After reviewing the evidence, documentary and oral, we think this contention is without merit. In whatever manner the Master and trial court may have analyzed the evidence—whether the documents alone were considered as entitled to greater weight than the oral testimony, or whether the oral testimony on behalf of the plaintiffs be accepted, or that on behalf of the defendants, and whether the price of the property was in fact $28,000 or $24,000—in any event, there is amply sufficient evidence to support the finding that the defendants were in fact indebted to Superior Home Builders, Inc. in the sum of $5,000 on this particular note and second mortgage, which has not been paid, in money or services, except to the extent of $240.

• [Activity 1]
List every dollar amount that appears in the court opinion excerpt about the note and second mortgage.
• [Activity 2]
Write the next portion of the court opinion excerpt about the note and second mortgage, picking up after its final sentence.

• [Dataset content]
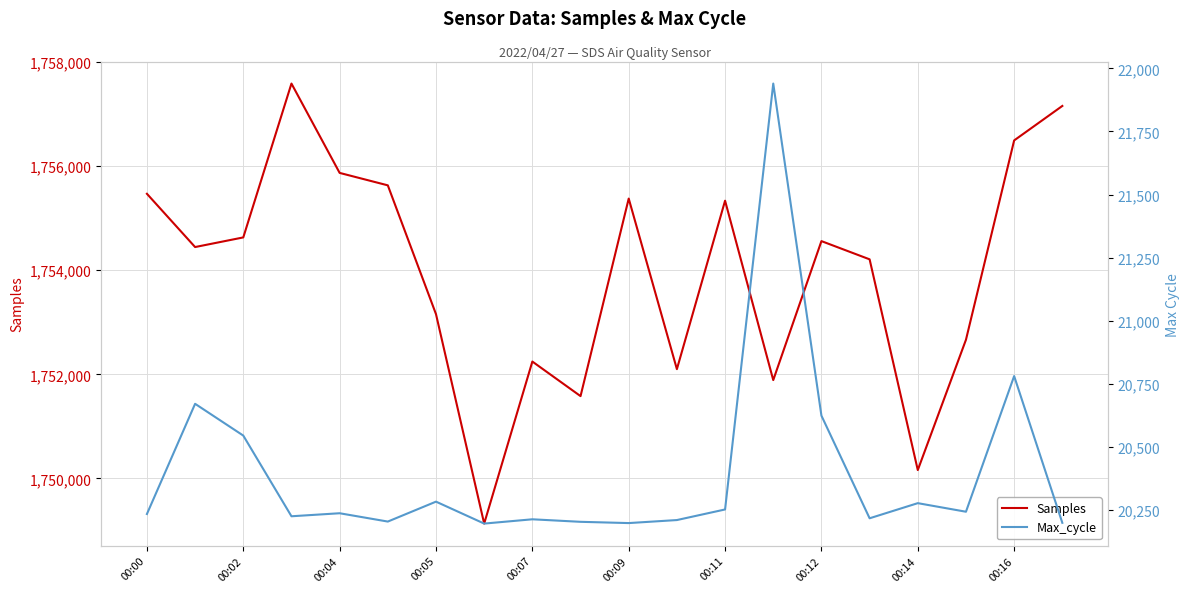

What are all the series names shown in the legend?

Samples, Max_cycle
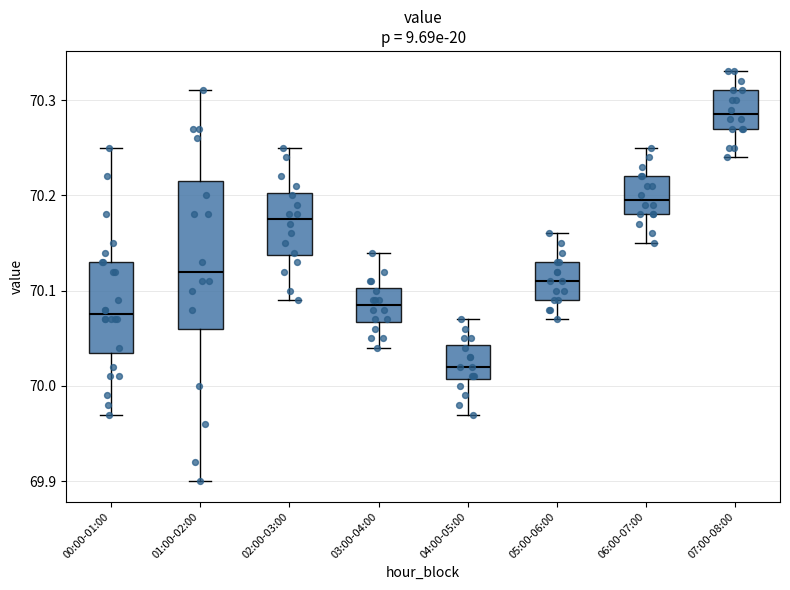

Which box has the highest median line?

07:00-08:00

• [Task output 1]
$28,000
$24,000
$5,000
$240

• [Task output 2]
*534The defendants’ last contention is that the plaintiff was not a bona fide purchaser or innocent holder since she reacquired the note and mortgage in January, 1956 from William Kracke at which time they were in default as to principal and interest. No authorities are cited in support thereof. This need not be discussed or determined because it would seem to be immaterial, under the circumstances, in the light of the foregoing, whether she was or was not a bona fide purchaser or innocent holder for value—she is the legal holder or bearer for value thereof.

The decree is not contrary to the manifest weight of the evidence, there is no error of law, and it will, therefore, be affirmed.

Affirmed.

WRIGHT, P. J. and SOLFISBURG, J., concur.